## TO DO:
Isolate every line in the data with the string "input" and copy it.

## RECORDS FOR PROCESSING:
#####

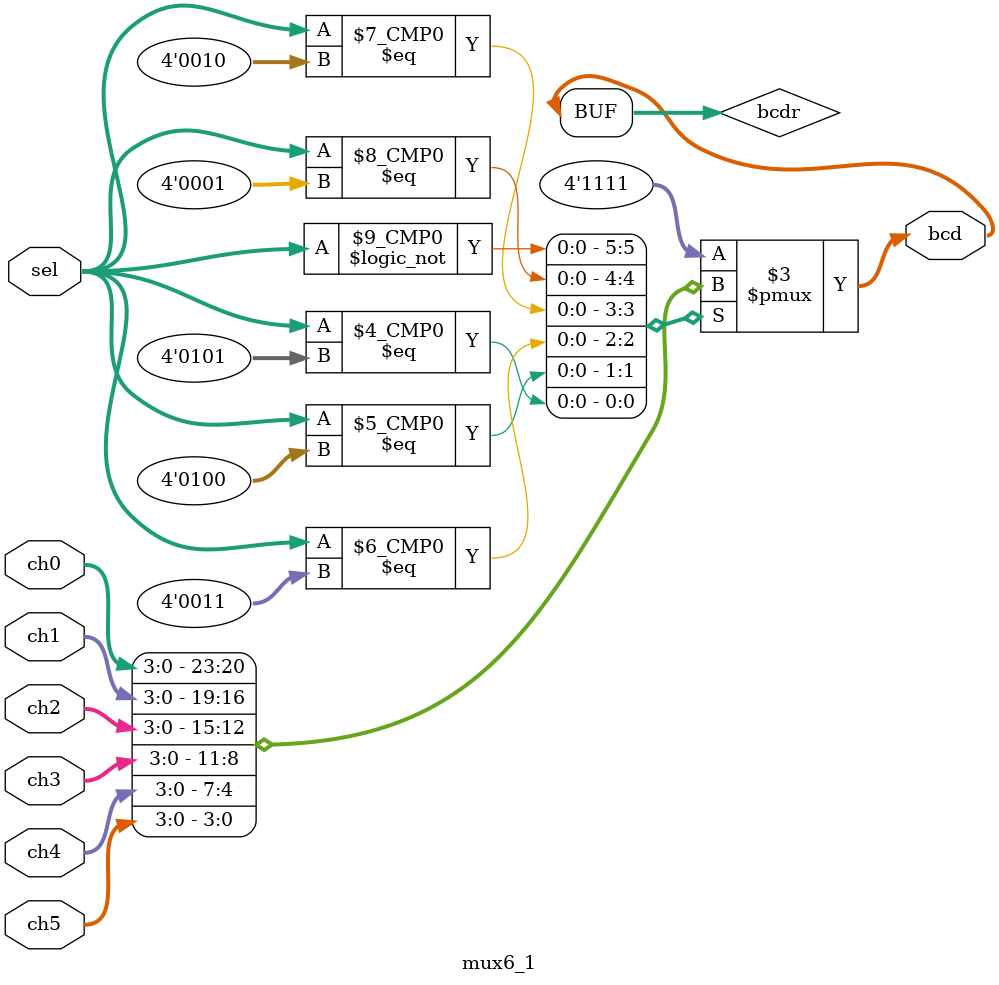
<source format=v>
`timescale 1ns / 1ps
module mux6_1(
    input [3:0] ch0,
    input [3:0] ch1,
    input [3:0] ch2,
    input [3:0] ch3,
    input [3:0] ch4,
    input [3:0] ch5,
    input [3:0] sel,
    output [3:0] bcd
    );
    reg [3:0]bcdr;
    assign bcd=bcdr;
    always @(sel)
    case(sel)
    4'b0000:bcdr<=ch0;
    4'b0001:bcdr<=ch1;
    4'b0010:bcdr<=ch2;
    4'b0011:bcdr<=ch3;
    4'b0100:bcdr<=ch4;
    4'b0101:bcdr<=ch5;
    default:bcdr<=4'b1111;
    endcase
endmodule

</source>
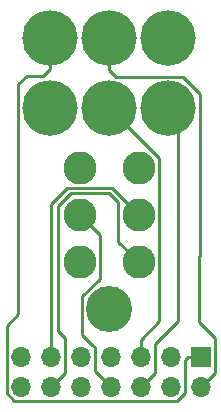
<source format=gbr>
G04 #@! TF.GenerationSoftware,KiCad,Pcbnew,(5.0.0)*
G04 #@! TF.CreationDate,2018-10-02T14:41:49-05:00*
G04 #@! TF.ProjectId,PotBreakout,506F74427265616B6F75742E6B696361,1*
G04 #@! TF.SameCoordinates,Original*
G04 #@! TF.FileFunction,Copper,L2,Bot,Signal*
G04 #@! TF.FilePolarity,Positive*
%FSLAX46Y46*%
G04 Gerber Fmt 4.6, Leading zero omitted, Abs format (unit mm)*
G04 Created by KiCad (PCBNEW (5.0.0)) date 10/02/18 14:41:49*
%MOMM*%
%LPD*%
G01*
G04 APERTURE LIST*
G04 #@! TA.AperFunction,ComponentPad*
%ADD10C,2.800000*%
G04 #@! TD*
G04 #@! TA.AperFunction,ComponentPad*
%ADD11C,4.700000*%
G04 #@! TD*
G04 #@! TA.AperFunction,ComponentPad*
%ADD12C,3.900000*%
G04 #@! TD*
G04 #@! TA.AperFunction,ComponentPad*
%ADD13R,1.700000X1.700000*%
G04 #@! TD*
G04 #@! TA.AperFunction,ComponentPad*
%ADD14O,1.700000X1.700000*%
G04 #@! TD*
G04 #@! TA.AperFunction,Conductor*
%ADD15C,0.250000*%
G04 #@! TD*
G04 APERTURE END LIST*
D10*
G04 #@! TO.P,U1,7*
G04 #@! TO.N,DPDT1*
X148501100Y-97003600D03*
G04 #@! TO.P,U1,8*
G04 #@! TO.N,DPDT2*
X148501100Y-101003600D03*
G04 #@! TO.P,U1,9*
G04 #@! TO.N,DPDT3*
X148501100Y-105003600D03*
G04 #@! TO.P,U1,10*
G04 #@! TO.N,DPDT4*
X153501100Y-97003600D03*
G04 #@! TO.P,U1,11*
G04 #@! TO.N,DPDT5*
X153501100Y-101003600D03*
G04 #@! TO.P,U1,12*
G04 #@! TO.N,DPDT6*
X153501100Y-105003600D03*
D11*
G04 #@! TO.P,U1,4*
G04 #@! TO.N,GANG21*
X146001100Y-92003600D03*
G04 #@! TO.P,U1,1*
G04 #@! TO.N,GANG11*
X146001100Y-86003600D03*
G04 #@! TO.P,U1,3*
G04 #@! TO.N,GANG13*
X156001100Y-86003600D03*
G04 #@! TO.P,U1,5*
G04 #@! TO.N,WIPE2*
X151001100Y-92003600D03*
G04 #@! TO.P,U1,6*
G04 #@! TO.N,GANG23*
X156001100Y-92003600D03*
G04 #@! TO.P,U1,2*
G04 #@! TO.N,WIPE1*
X151001100Y-86003600D03*
D12*
G04 #@! TO.P,U1,13*
G04 #@! TO.N,GND*
X151001100Y-109003600D03*
G04 #@! TD*
D13*
G04 #@! TO.P,J1,1*
G04 #@! TO.N,GANG11*
X158750000Y-113030000D03*
D14*
G04 #@! TO.P,J1,2*
G04 #@! TO.N,WIPE1*
X158750000Y-115570000D03*
G04 #@! TO.P,J1,3*
G04 #@! TO.N,GANG13*
X156210000Y-113030000D03*
G04 #@! TO.P,J1,4*
G04 #@! TO.N,GANG21*
X156210000Y-115570000D03*
G04 #@! TO.P,J1,5*
G04 #@! TO.N,WIPE2*
X153670000Y-113030000D03*
G04 #@! TO.P,J1,6*
G04 #@! TO.N,GANG23*
X153670000Y-115570000D03*
G04 #@! TO.P,J1,7*
G04 #@! TO.N,DPDT1*
X151130000Y-113030000D03*
G04 #@! TO.P,J1,8*
G04 #@! TO.N,DPDT2*
X151130000Y-115570000D03*
G04 #@! TO.P,J1,9*
G04 #@! TO.N,DPDT3*
X148590000Y-113030000D03*
G04 #@! TO.P,J1,10*
G04 #@! TO.N,DPDT4*
X148590000Y-115570000D03*
G04 #@! TO.P,J1,11*
G04 #@! TO.N,DPDT5*
X146050000Y-113030000D03*
G04 #@! TO.P,J1,12*
G04 #@! TO.N,DPDT6*
X146050000Y-115570000D03*
G04 #@! TO.P,J1,13*
G04 #@! TO.N,GND*
X143510000Y-113030000D03*
G04 #@! TO.P,J1,14*
G04 #@! TO.N,Net-(J1-Pad14)*
X143510000Y-115570000D03*
G04 #@! TD*
D15*
G04 #@! TO.N,GANG11*
X146001100Y-86003600D02*
X146001100Y-88694900D01*
X146001100Y-88694900D02*
X145439300Y-89256700D01*
X145439300Y-89256700D02*
X144018000Y-89256700D01*
X144018000Y-89256700D02*
X143326099Y-89948601D01*
X143326099Y-89948601D02*
X143326099Y-109417099D01*
X143326099Y-109417099D02*
X142334999Y-110408199D01*
X142334999Y-116134001D02*
X142334999Y-110744000D01*
X157385001Y-116134001D02*
X156774001Y-116745001D01*
X157385001Y-113294999D02*
X157385001Y-116134001D01*
X157650000Y-113030000D02*
X157385001Y-113294999D01*
X158750000Y-113030000D02*
X157650000Y-113030000D01*
X156774001Y-116745001D02*
X142945999Y-116745001D01*
X142945999Y-116745001D02*
X142334999Y-116134001D01*
X142334999Y-110408199D02*
X142334999Y-110744000D01*
G04 #@! TO.N,WIPE1*
X159925001Y-111760000D02*
X159925001Y-114140999D01*
X159925001Y-114394999D02*
X159925001Y-111411001D01*
X159925001Y-111411001D02*
X158623000Y-110109000D01*
X151608599Y-89378599D02*
X157261101Y-89378599D01*
X151001100Y-88771100D02*
X151608599Y-89378599D01*
X151001100Y-86003600D02*
X151001100Y-88771100D01*
X158750000Y-115570000D02*
X159925001Y-114394999D01*
X158623000Y-110109000D02*
X158623000Y-104521000D01*
X158676101Y-90793599D02*
X157261101Y-89378599D01*
X158676101Y-104467899D02*
X158676101Y-90793599D01*
X158623000Y-104521000D02*
X158676101Y-104467899D01*
G04 #@! TO.N,WIPE2*
X153670000Y-111573919D02*
X153670000Y-112776000D01*
X155226101Y-110017818D02*
X153670000Y-111573919D01*
X155226101Y-96228601D02*
X155226101Y-110017818D01*
X151001100Y-92003600D02*
X155226101Y-96228601D01*
G04 #@! TO.N,GANG23*
X156845000Y-92847500D02*
X156001100Y-92003600D01*
X156845000Y-109982000D02*
X156845000Y-92847500D01*
X154845001Y-111981999D02*
X156845000Y-109982000D01*
X154845001Y-114394999D02*
X154845001Y-111981999D01*
X153670000Y-115570000D02*
X154845001Y-114394999D01*
G04 #@! TO.N,DPDT2*
X150226101Y-106411597D02*
X148726099Y-107911599D01*
X150226101Y-102728601D02*
X150226101Y-106411597D01*
X148501100Y-101003600D02*
X150226101Y-102728601D01*
X148726099Y-107911599D02*
X148726099Y-110871000D01*
X148726099Y-110871000D02*
X148726099Y-111173097D01*
X149765001Y-112211999D02*
X149567002Y-112014000D01*
X149765001Y-114205001D02*
X149765001Y-112211999D01*
X151130000Y-115570000D02*
X149765001Y-114205001D01*
X148726099Y-111173097D02*
X149567002Y-112014000D01*
G04 #@! TO.N,DPDT5*
X146050000Y-111573919D02*
X146050000Y-112776000D01*
X147397399Y-98728601D02*
X146050000Y-100076000D01*
X151226101Y-98728601D02*
X147397399Y-98728601D01*
X153501100Y-101003600D02*
X151226101Y-98728601D01*
X146050000Y-113030000D02*
X146050000Y-109982000D01*
X146050000Y-100076000D02*
X146050000Y-109982000D01*
X146050000Y-109982000D02*
X146050000Y-111573919D01*
G04 #@! TO.N,DPDT6*
X153501100Y-105003600D02*
X151765000Y-103267500D01*
X147764698Y-99187000D02*
X146685000Y-100266698D01*
X151003000Y-99187000D02*
X147764698Y-99187000D01*
X151765000Y-99949000D02*
X151003000Y-99187000D01*
X151765000Y-103267500D02*
X151765000Y-99949000D01*
X147225001Y-111411001D02*
X146685000Y-110871000D01*
X147225001Y-114394999D02*
X147225001Y-111411001D01*
X146050000Y-115570000D02*
X147225001Y-114394999D01*
X146685000Y-100266698D02*
X146685000Y-110871000D01*
G04 #@! TD*
M02*

</source>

#####

## SOLUTION BELOW:
    input [3:0] ch0,
    input [3:0] ch1,
    input [3:0] ch2,
    input [3:0] ch3,
    input [3:0] ch4,
    input [3:0] ch5,
    input [3:0] sel,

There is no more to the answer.